The founding academic staff members at the I Promise School know they have a tall task ahead of them.

With a goal to grow students an equivalent of two academic years in just one, the staff will be combining several of education’s best practices to educate students performing in the lowest 25th percentile of the district academically.

The concept and hefty goal have drawn doubt from naysayers, said Elena Gibbons, an incoming third-grade intervention specialist.

Regardless, the 43 academic staff members have spent the past three months attempting to make their dreamlike vision a reality for the I Promise School, a partnership between Akron Public Schools and the LeBron James Family Foundation set to open Monday.

“It’s been like a roller coaster — a lot of intense moments of excitement, and intense moments of being afraid and worried,” Gibbons said. “No one amongst our staff thinks that just because they were chosen that they’ve got this in the bag.”

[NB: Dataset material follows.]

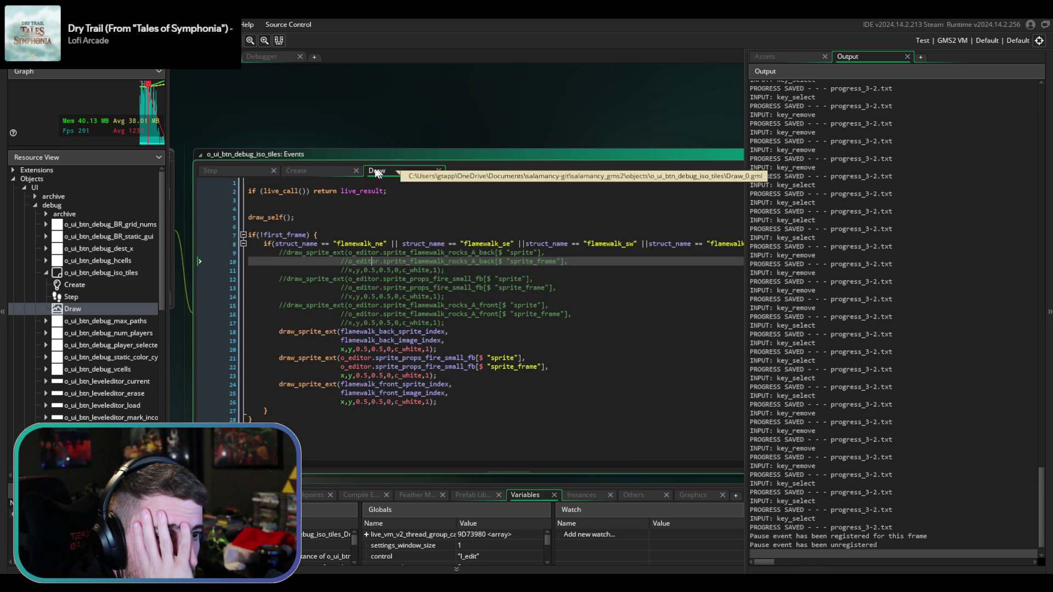
{"action": "left_click", "coordinate": [341, 171]}
{"action": "scroll", "coordinate": [481, 404], "scroll_direction": "up", "scroll_amount": 10}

Brandi Davis, the I Promise School principal, said she sat through more than 100 staff interviews that included a panel interview with all department heads, two videos and one hypothetical letter that candidates had to write to families.

From those interviews came 12 classroom teachers (six for each grade), four intervention specialists, an English as a Second Language (ESL) teacher, an assistant principal, a tutor, a gym teacher and 23 other academic staff members who were in place by April.

Most of the teachers are women, and all but two worked in Akron Public Schools previously. Their levels of experience range from three years to 37 years.

“Our founding staff are like no other. They are truly amazing,” said Davis, the previous principal of Schumacher elementary. “I’ve never worked with teachers that have this high of a skill set and level of compassion.”

Davis said the staff in place was chosen because it demonstrated traits that are essential to achieving the school’s goals: perseverance, persistence, grit, flexibility, creativity and compassion, just to name a few.

The challenge now for Davis and Assistant Principal Jeff Lysiak, they said, is to push the staff even farther.

Development

Since they were hired, each of the school’s 43 staff members has spent more than 100 hours in professional development preparing to educate the upcoming cohort of third- and fourth-graders.

In addition, they’ll also spend the latter half of the school day every Wednesday in additional professional development.

The school has three foundational principles: STEM (science, technology, engineering and math), restorative practices for social-emotional learning and family wraparound supports.

Davis said the staff has been learning why each is important and how to integrate them into teaching and interacting with the students.

Once school starts, the staff will focus in even more on specific topics during their weekly development sessions.

“The staff, they were introduced to a lot of concepts and we started to dig deep, but it’s about digging deeper,” Davis said. “It’s all about really understanding the focus and direction we’re going in as a school.”

Of course, like any element involving the LeBron James Family Foundation, a little bit of fun has to be included, too. Davis said training sessions also include team building and other fun activities to make sure they’re “taking care of the teachers, too.”

During a recent training session, staff members got a surprise as they took their lunch break in the National Inventors Hall of Fame STEM Middle School: Each received a black backpack donated from BSN Sports stuffed with a brand new pair of Nike shoes and a black baseball cap with “IPS” stitched on the front.

Incoming intervention specialist Angela Whorton, who has worked in the district about 10 years, was among the many who screamed in excitement. She slipped on the shoes and hat and snapped a photo in the new gear.

“Who else gets to do this?” Whorton said. “We’re so grateful for everything [the foundation] is doing for us. No one desired the perks. All the extra wrapping is unbelievable.”

All in at I Promise

Many of the staff members agreed they wanted to be a part of the school for one simple reason: It’s their dream school to work in.

That doesn’t come without its drawbacks, though.

The teachers will be working with some of the district’s lowest-performing students academically, and their academic year will be longer than others in the district. But they’ll receive the same base pay as other teachers in the district of a little less than $40,000 a year.

“Even though we hardly got summer breaks, it’s been worth it,” Gibbons said. “Every single minute, second, it’s all worth it.”

The staff also is diving head-first into a brand new school with an abundance of support, but little idea of how the concepts will work in practice.

The uncertainty has led to a mixture of feelings for staff members as the school’s opening day creeps closer. They know it’s up to them to pave the way for future staff members as the school eventually grows to hold grades 1-8 in 2022.

“I feel anxiety and excitement ping-ponging back and forth ... I just want to see the kids on their first day,” Whorton said. “I just feel blessed to be able to live my purpose and destiny at a school I’ve always envisioned working in. It’s something the world’s never done, and to be involved is precious.”